[Opening Document text section]

[FFmpeg-devel,08/14] hwcontext_opencl: DRM to OpenCL mapping for ARM

Submitted by Mark Thompson on Sept. 10, 2017, 8:53 p.m.

Details

Message ID 20170910205338.29687-9-sw@jkqxz.net
State New
Headers show

Commit Message

Mark Thompson Sept. 10, 2017, 8:53 p.m.
Using cl_arm_import_memory.  Unfortunately, despite this not being a
standard extension, the function clImportMemoryARM() is not accessible
via clGetExtensionFunctionAddressForPlatform().  This means that it has
to be linked directly to the ARM OpenCL binary, so making a portable
binary is not possible as it is with all other mapping extensions.
---
 configure                    |   6 +
 libavutil/hwcontext_opencl.c | 263 +++++++++++++++++++++++++++++++++++++++++++
 2 files changed, 269 insertions(+)

Comments

wm4 Sept. 19, 2017, 7:24 p.m.
On Sun, 10 Sep 2017 21:53:32 +0100
Mark Thompson <sw@jkqxz.net> wrote:

> Using cl_arm_import_memory.  Unfortunately, despite this not being a
> standard extension, the function clImportMemoryARM() is not accessible
> via clGetExtensionFunctionAddressForPlatform().  This means that it has
> to be linked directly to the ARM OpenCL binary, so making a portable
> binary is not possible as it is with all other mapping extensions.

[Closing Document text section]

== Written task a ==
Turn the stretch of the listing from the line containing "ABONNEZ VOUS À LA NEWSLETTER" through the end of the listing into a numbered list, skipping blank lines and leaving out the pictures.

[Opening Material provided section]

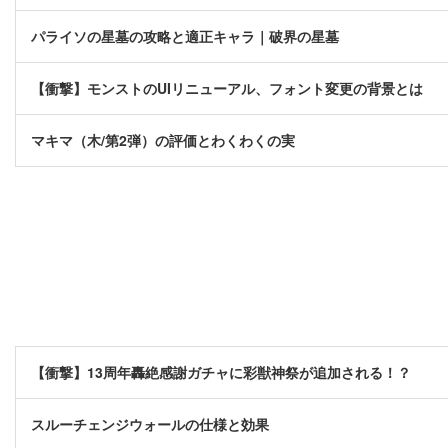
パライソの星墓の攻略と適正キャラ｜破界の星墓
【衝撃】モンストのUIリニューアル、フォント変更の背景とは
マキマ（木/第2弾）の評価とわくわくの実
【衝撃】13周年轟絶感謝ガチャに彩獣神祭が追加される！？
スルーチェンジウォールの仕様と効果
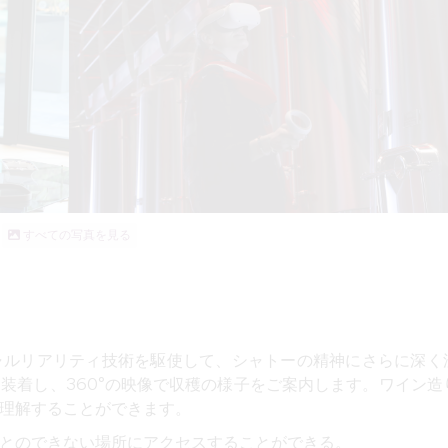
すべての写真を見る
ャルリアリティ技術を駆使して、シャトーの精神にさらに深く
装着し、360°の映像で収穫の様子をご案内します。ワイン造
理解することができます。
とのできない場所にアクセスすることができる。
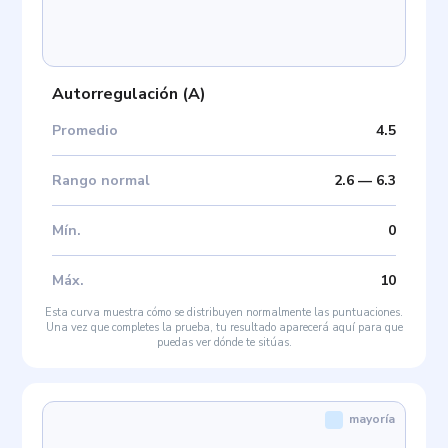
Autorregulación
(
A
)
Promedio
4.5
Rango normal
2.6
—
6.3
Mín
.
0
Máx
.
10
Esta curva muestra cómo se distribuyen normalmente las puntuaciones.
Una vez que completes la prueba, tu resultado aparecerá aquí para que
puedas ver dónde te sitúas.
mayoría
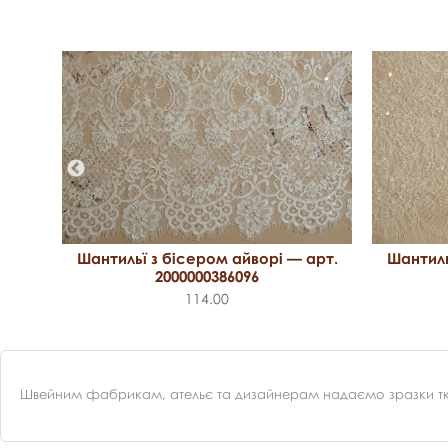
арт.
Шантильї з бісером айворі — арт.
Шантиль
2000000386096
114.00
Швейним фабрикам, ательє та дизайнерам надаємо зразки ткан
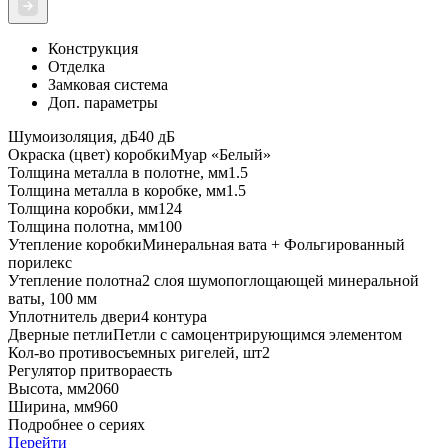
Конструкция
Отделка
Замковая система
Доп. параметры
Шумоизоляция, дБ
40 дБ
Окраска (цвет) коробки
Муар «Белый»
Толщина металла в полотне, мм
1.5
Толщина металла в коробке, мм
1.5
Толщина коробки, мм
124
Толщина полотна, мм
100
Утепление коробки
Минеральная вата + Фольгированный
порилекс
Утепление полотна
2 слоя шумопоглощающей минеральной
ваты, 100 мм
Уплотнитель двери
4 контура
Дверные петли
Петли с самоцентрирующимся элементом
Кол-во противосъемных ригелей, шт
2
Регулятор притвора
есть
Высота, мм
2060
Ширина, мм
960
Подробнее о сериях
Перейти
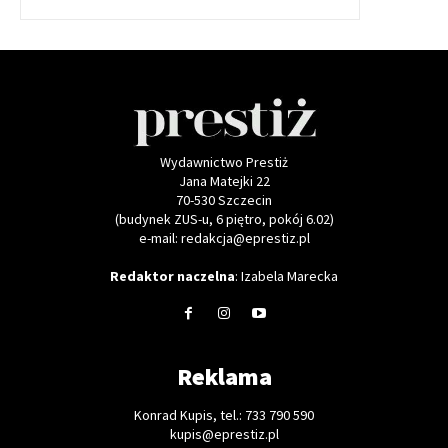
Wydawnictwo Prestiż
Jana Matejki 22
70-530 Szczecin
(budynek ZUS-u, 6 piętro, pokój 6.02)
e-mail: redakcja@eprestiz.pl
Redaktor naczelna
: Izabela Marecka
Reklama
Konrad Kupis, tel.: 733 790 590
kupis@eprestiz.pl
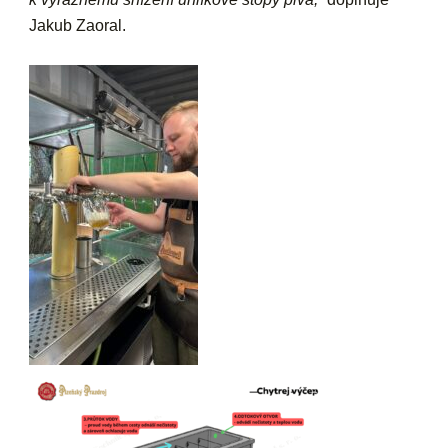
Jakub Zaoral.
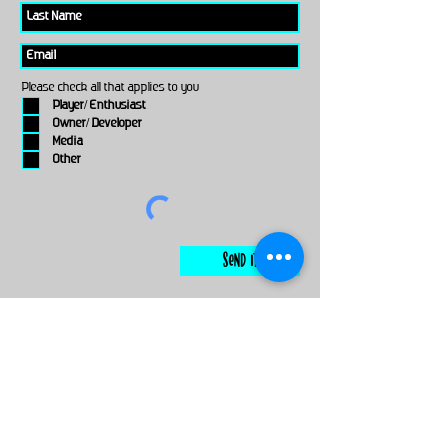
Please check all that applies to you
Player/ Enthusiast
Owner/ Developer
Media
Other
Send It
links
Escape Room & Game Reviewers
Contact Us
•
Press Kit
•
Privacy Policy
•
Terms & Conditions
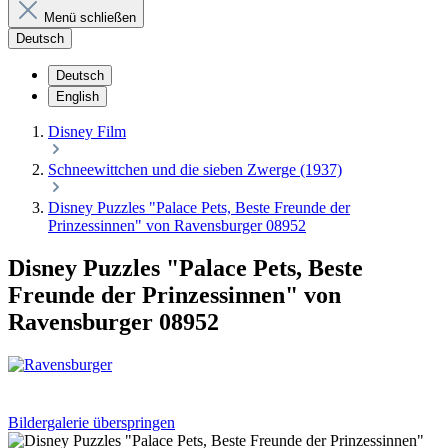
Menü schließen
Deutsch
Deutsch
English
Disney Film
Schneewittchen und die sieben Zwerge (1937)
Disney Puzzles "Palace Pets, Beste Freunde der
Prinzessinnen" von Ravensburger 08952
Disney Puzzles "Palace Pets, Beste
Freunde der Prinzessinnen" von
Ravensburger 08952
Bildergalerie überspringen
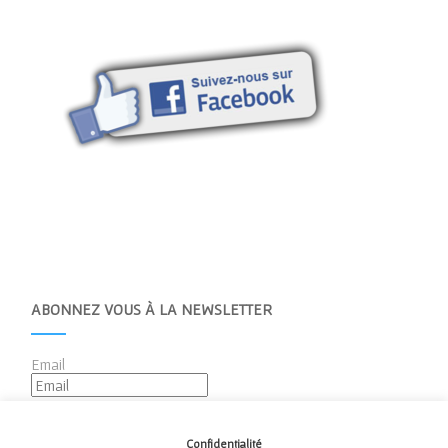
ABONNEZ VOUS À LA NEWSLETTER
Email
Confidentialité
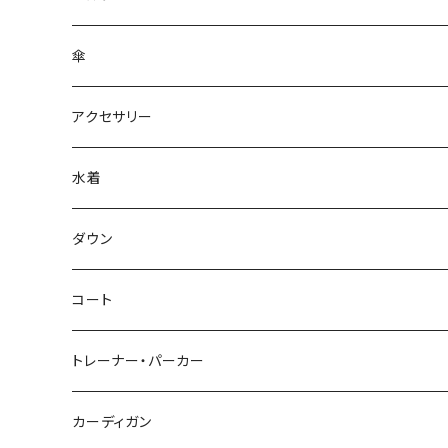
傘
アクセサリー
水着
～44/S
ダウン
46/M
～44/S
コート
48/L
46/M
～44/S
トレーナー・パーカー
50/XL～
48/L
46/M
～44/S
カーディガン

[Closing Material provided section]

== Written task b ==
Retype the FFmpeg patch discussion in full, word for word and line for line.

== Expected output a ==
1. ABONNEZ VOUS À LA NEWSLETTER
2. Email
3. Confidentialité
4. 傘
5. アクセサリー
6. 水着
7. ～44/S
8. ダウン
9. 46/M
10. ～44/S
11. コート
12. 48/L
13. 46/M
14. ～44/S
15. トレーナー・パーカー
16. 50/XL～
17. 48/L
18. 46/M
19. ～44/S
20. カーディガン

== Expected output b ==
[FFmpeg-devel,08/14] hwcontext_opencl: DRM to OpenCL mapping for ARM

Submitted by Mark Thompson on Sept. 10, 2017, 8:53 p.m.

Details

Message ID 20170910205338.29687-9-sw@jkqxz.net
State New
Headers show

Commit Message

Mark Thompson Sept. 10, 2017, 8:53 p.m.
Using cl_arm_import_memory.  Unfortunately, despite this not being a
standard extension, the function clImportMemoryARM() is not accessible
via clGetExtensionFunctionAddressForPlatform().  This means that it has
to be linked directly to the ARM OpenCL binary, so making a portable
binary is not possible as it is with all other mapping extensions.
---
 configure                    |   6 +
 libavutil/hwcontext_opencl.c | 263 +++++++++++++++++++++++++++++++++++++++++++
 2 files changed, 269 insertions(+)

Comments

wm4 Sept. 19, 2017, 7:24 p.m.
On Sun, 10 Sep 2017 21:53:32 +0100
Mark Thompson <sw@jkqxz.net> wrote:

> Using cl_arm_import_memory.  Unfortunately, despite this not being a
> standard extension, the function clImportMemoryARM() is not accessible
> via clGetExtensionFunctionAddressForPlatform().  This means that it has
> to be linked directly to the ARM OpenCL binary, so making a portable
> binary is not possible as it is with all other mapping extensions.